Long-term debt is any debt that will not be paid off in the next year. A long-term debt to equity ratio over 1 means that the company has more long-term debt than assets. We will screen out companies with a LTD to equity ratio greater than 0.4.
The High Yielding Dividend List
A quick review of our criteria:
- Dividend Yield > 10%
- Net profit margins > 50%
- Positive EPS growth this year
- Price to Book Ratio < 1.5
- LTD ratio < 0.4
It is of little surprise that our list of 8 investments is comprised mostly of REITs and mortgage products. The investment products that made the final cut are as follows:
1. RiverSource LaSalle International Real Estate Fund, Inc. (SLS) is a closed-end fund. Being involved in foreign investment there are of course added risks. It is not FDIC insured, or insured by any federal government agency. As well, there is no bank guarantee. Also to be considered is a special shareholder meeting date on February 15, 2011 where a proposal will be considered to be acquired by the Columbia Real Estate Equity Fund which is an open-end fund. The perks have been a 17.61% dividend yield.
2. Cornerstone Progressive Return (CFP) is another closed-end fund with a trailing 15.89% dividend yield. They pay monthly. Not everyone agrees with their methods which amount to dividend-stripping, or dividend capturing. The concept is to hold income stocks and sell them shortly after the ex-dividend date, to get into another upcoming dispersion of dividends. In theory, this should not work since capital share appreciation is reduced by the amount of dividends paid out. Still, you should compare long-term income payouts and share price movement and make the call yourself.
3. Invesco Mortgage Capital (IVS) has a forward annual dividend yield of 17.1%. Their year over year growth is outstanding with quarterly revenue up 243% and quarterly earnings up 322%! Still, the company is still in its infancy stage being founded in 2008, so making long-term assumptions about this mortgage product is more difficult. Also keep a close eye on the relationship between the NAV value for over-hyped prices.
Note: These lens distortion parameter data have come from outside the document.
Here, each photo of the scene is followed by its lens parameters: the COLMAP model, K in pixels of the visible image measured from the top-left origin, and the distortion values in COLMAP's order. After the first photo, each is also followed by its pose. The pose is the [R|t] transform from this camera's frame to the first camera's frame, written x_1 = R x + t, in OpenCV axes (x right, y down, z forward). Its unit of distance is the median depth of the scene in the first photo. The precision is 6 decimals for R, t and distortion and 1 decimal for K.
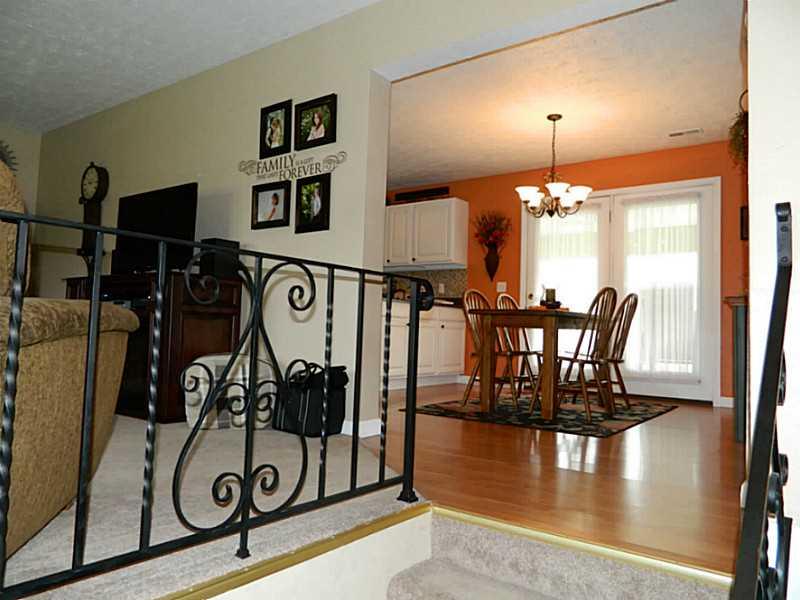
lens RADIAL K [[599.1, 0, 400.0], [0, 599.1, 300.0], [0, 0, 1]] dist [0.002448, 0.004108]
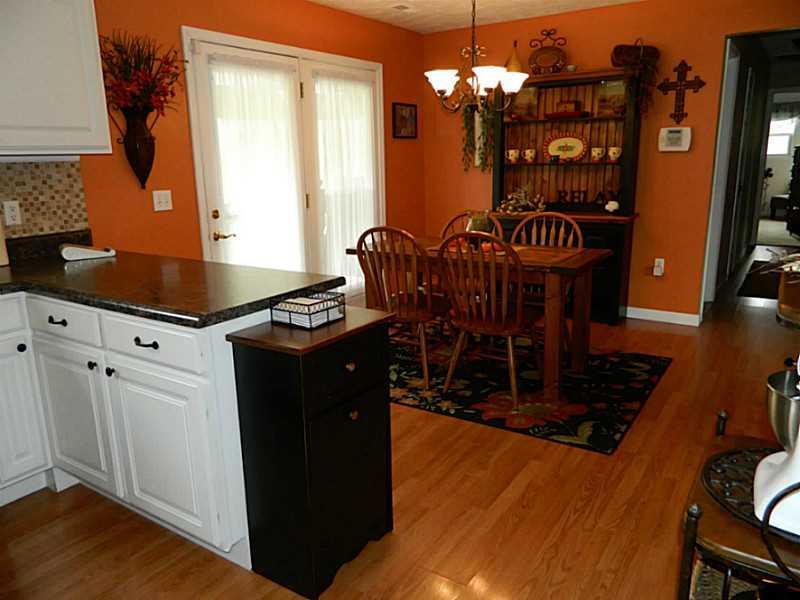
lens RADIAL K [[599.1, 0, 400.0], [0, 599.1, 300.0], [0, 0, 1]] dist [0.002448, 0.004108]
pose [[-0.062169, -0.264688, 0.962328, -0.437115], [-0.036116, 0.964158, 0.262859, -0.099307], [-0.997412, -0.018414, -0.069500, 1.017594]]
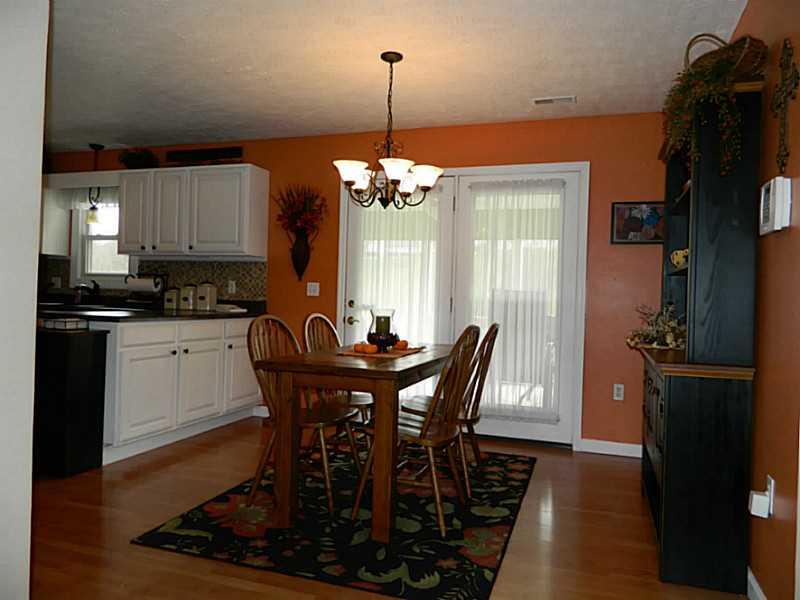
lens RADIAL K [[599.1, 0, 400.0], [0, 599.1, 300.0], [0, 0, 1]] dist [0.002448, 0.004108]
pose [[0.953752, -0.004356, 0.300564, 0.058776], [-0.016019, 0.997738, 0.065293, -0.071506], [-0.300169, -0.067088, 0.951524, 0.311966]]
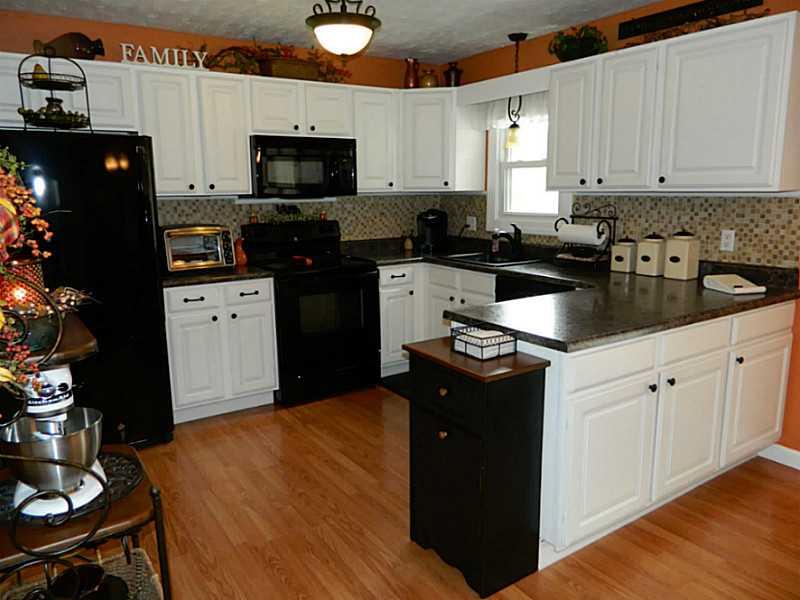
lens RADIAL K [[591.2, 0, 399.2], [0, 591.2, 291.1], [0, 0, 1]] dist [0.006103, 0.002466]
pose [[0.941990, 0.017198, -0.335200, -0.014380], [0.058756, 0.974816, 0.215132, -0.118189], [0.330458, -0.222347, 0.917256, 0.675751]]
4. Hatteras Financial Corp. (HTS) is a residential REIT with a forward dividend yield of 13.8%. But not everyone is happy with management that offered an additional 10 million shares at $28.75 a piece to dilute former shareholders. As short interest climbs on this one, it could be interesting.
6. MFA Financial (MFA) is another diversified REIT expecting to give out 11.7% annually. There seems to be more than a little disagreement on whether this is still a buy as FBR Capital reiterated in early 2011, or a neutral downgrade by Credit Suisse in December 2010.
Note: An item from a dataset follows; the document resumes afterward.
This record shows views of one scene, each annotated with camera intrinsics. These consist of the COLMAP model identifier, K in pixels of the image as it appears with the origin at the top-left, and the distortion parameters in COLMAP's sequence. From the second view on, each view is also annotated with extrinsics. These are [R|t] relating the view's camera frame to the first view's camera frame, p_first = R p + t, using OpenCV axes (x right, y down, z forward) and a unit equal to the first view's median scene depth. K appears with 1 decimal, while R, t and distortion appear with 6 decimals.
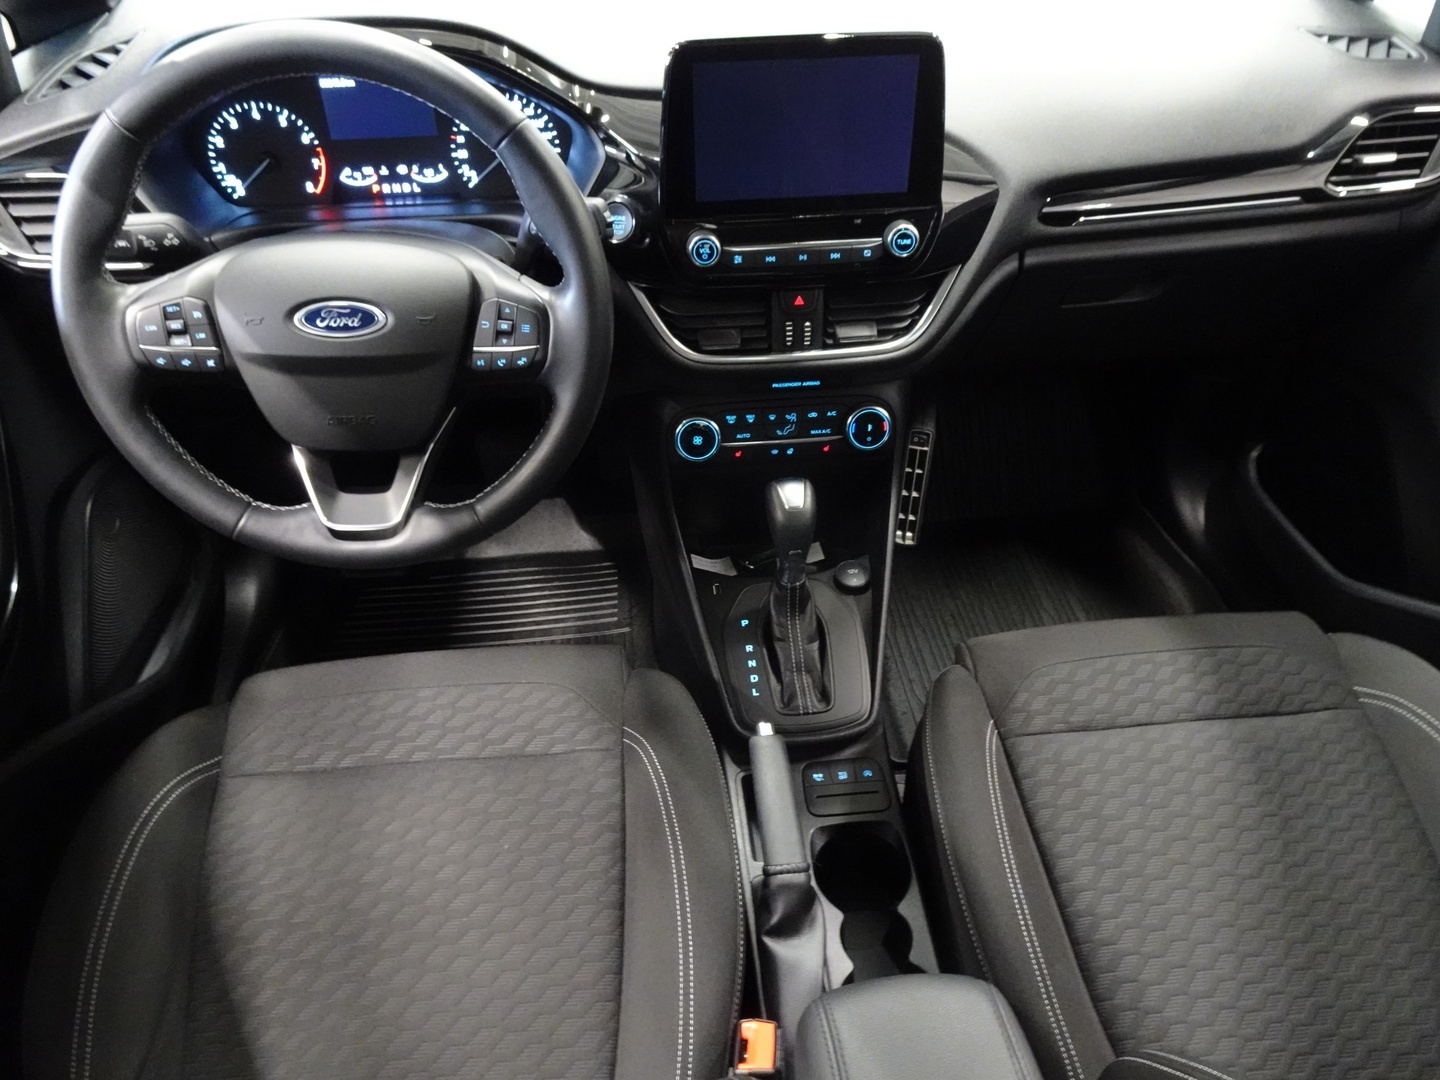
lens RADIAL K [[1026.4, 0, 720.0], [0, 1026.4, 540.0], [0, 0, 1]] dist [0.005282, 0.002162]
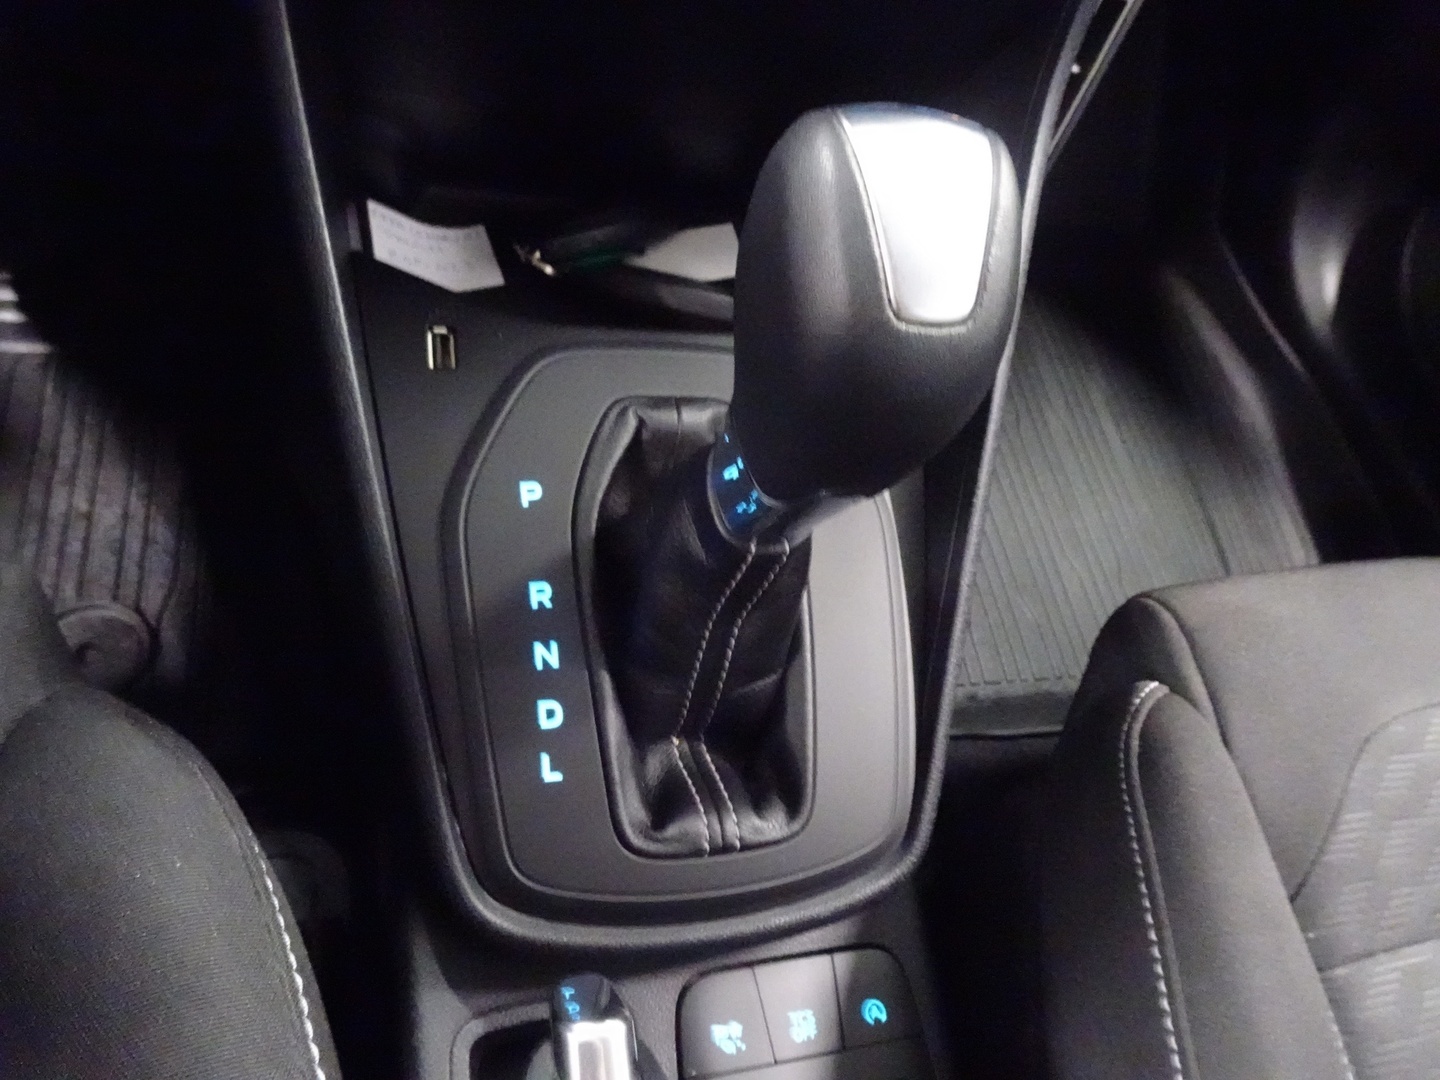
lens RADIAL K [[1026.4, 0, 720.0], [0, 1026.4, 540.0], [0, 0, 1]] dist [0.005282, 0.002162]
pose [[0.960096, 0.073949, 0.269717, -0.001408], [-0.154734, 0.943808, 0.292034, 0.001904], [-0.232965, -0.322115, 0.917589, 0.891218]]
7. ING Global Equity Dividend and Premium Opportunity Fund (closed-end foreign fund) (IGD) has a trailing annual dividend 12.2%. They are paying out a monthly dividend of about 10 cents per share which is about an 11% forward looking yield. Although it is currently trading below book value, certain precautions are in order for foreign investments.
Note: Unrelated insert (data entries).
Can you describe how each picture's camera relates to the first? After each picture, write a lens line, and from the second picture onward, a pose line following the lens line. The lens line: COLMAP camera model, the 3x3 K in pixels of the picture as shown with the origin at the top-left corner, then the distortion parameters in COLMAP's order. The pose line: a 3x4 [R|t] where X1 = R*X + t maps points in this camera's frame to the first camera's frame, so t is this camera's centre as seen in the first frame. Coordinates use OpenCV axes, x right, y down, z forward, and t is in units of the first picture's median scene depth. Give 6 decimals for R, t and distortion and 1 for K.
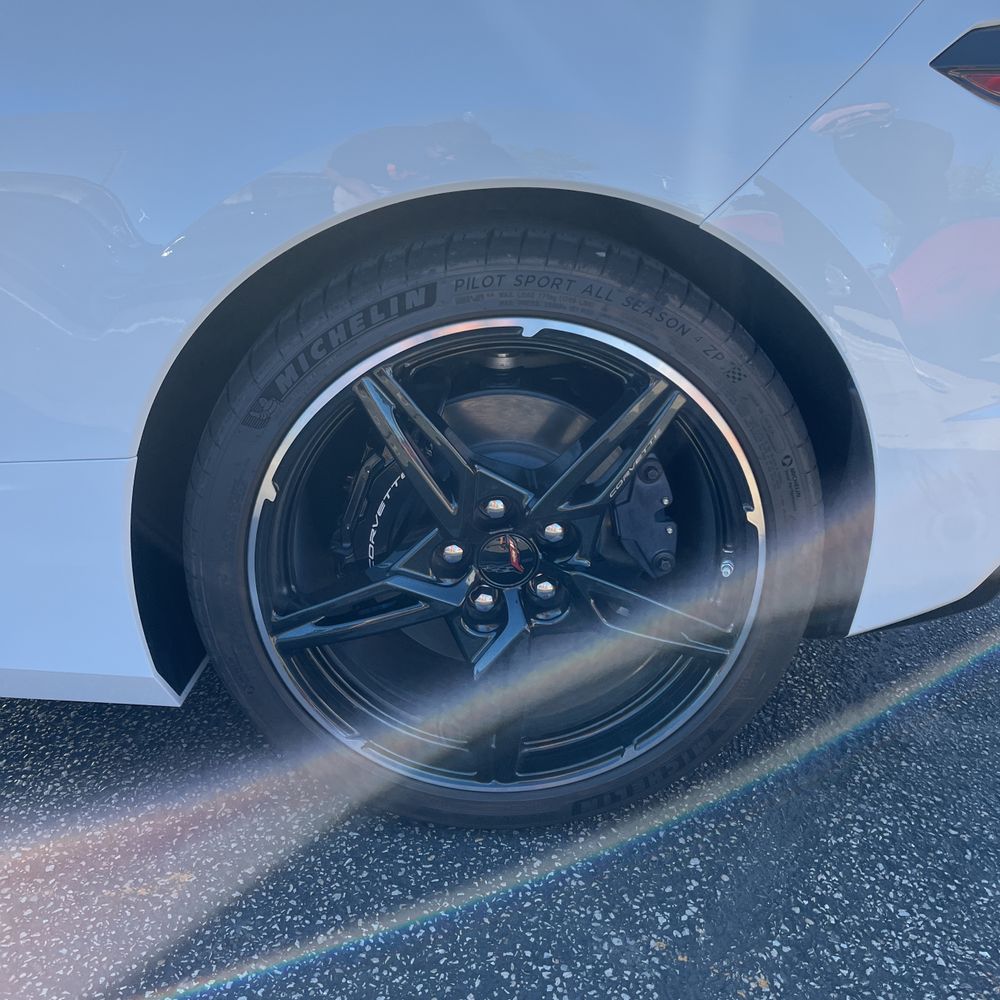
lens RADIAL K [[1006.1, 0, 488.0], [0, 1006.1, 504.1], [0, 0, 1]] dist [0.057302, -0.080501]
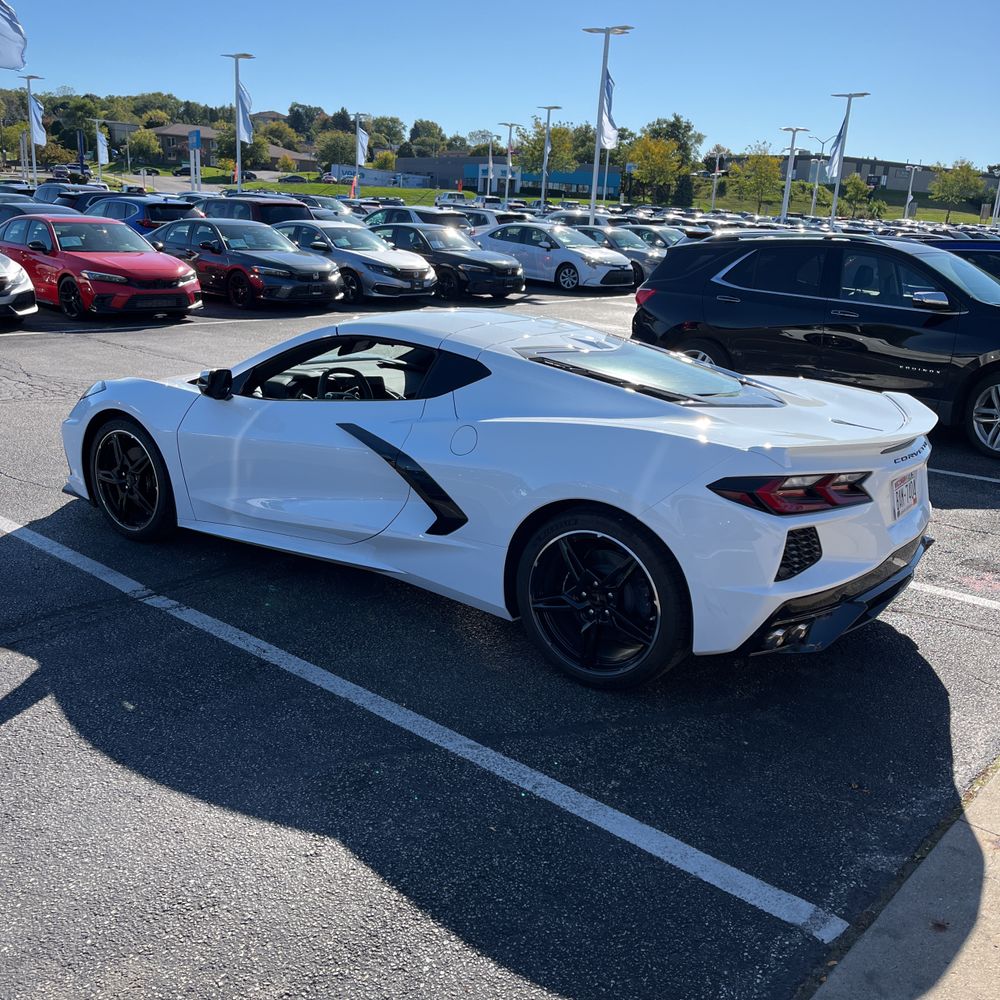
lens RADIAL K [[1006.1, 0, 488.0], [0, 1006.1, 504.1], [0, 0, 1]] dist [0.057302, -0.080501]
pose [[0.785996, 0.173096, -0.593505, 1.709292], [-0.241736, 0.969623, -0.037346, -0.043681], [0.569012, 0.172825, 0.803963, -2.006334]]
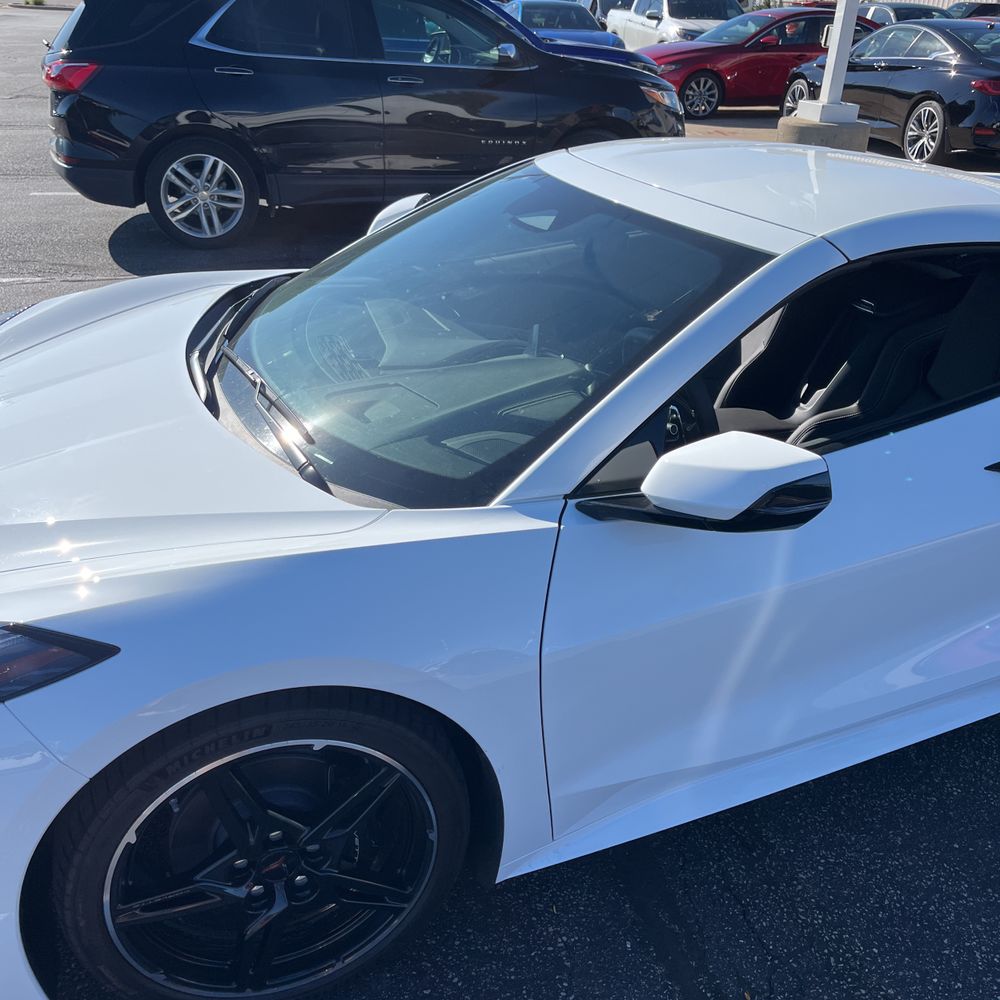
lens RADIAL K [[1006.1, 0, 488.0], [0, 1006.1, 504.1], [0, 0, 1]] dist [0.057302, -0.080501]
pose [[0.953739, -0.133780, 0.269228, -2.544759], [0.103921, 0.987035, 0.122319, -0.603856], [-0.282102, -0.088682, 0.955277, -0.597385]]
8. BlackRock Kelso Capital Corporation (BLK) is a private equity firm specializing in middle market companies. With a 10.9% yield with an 87% payout ratio, this is an attractive play.
Of course, it is of utmost importance that each investor performs his own scuttlebutt of these companies as it is just the beginning of quantitative analysis. Note too that you need to carefully look at the growth number of each stock; some companies have increased year-over-year quarterly growth but down when looking at the entire year, some are the flip side of that scenario. Still others have declining growth but positive future expectations. Its up to each person to look at which growth numbers are positive and if you are comfortable with it.
This also speaks absolutely nothing of qualitative investigation that has made such value investors as Warren Buffett famous. Still, by analyzing a few key financial figures and ratios, we have a higher chance of sustainability of these high yielding dividend paying investment products.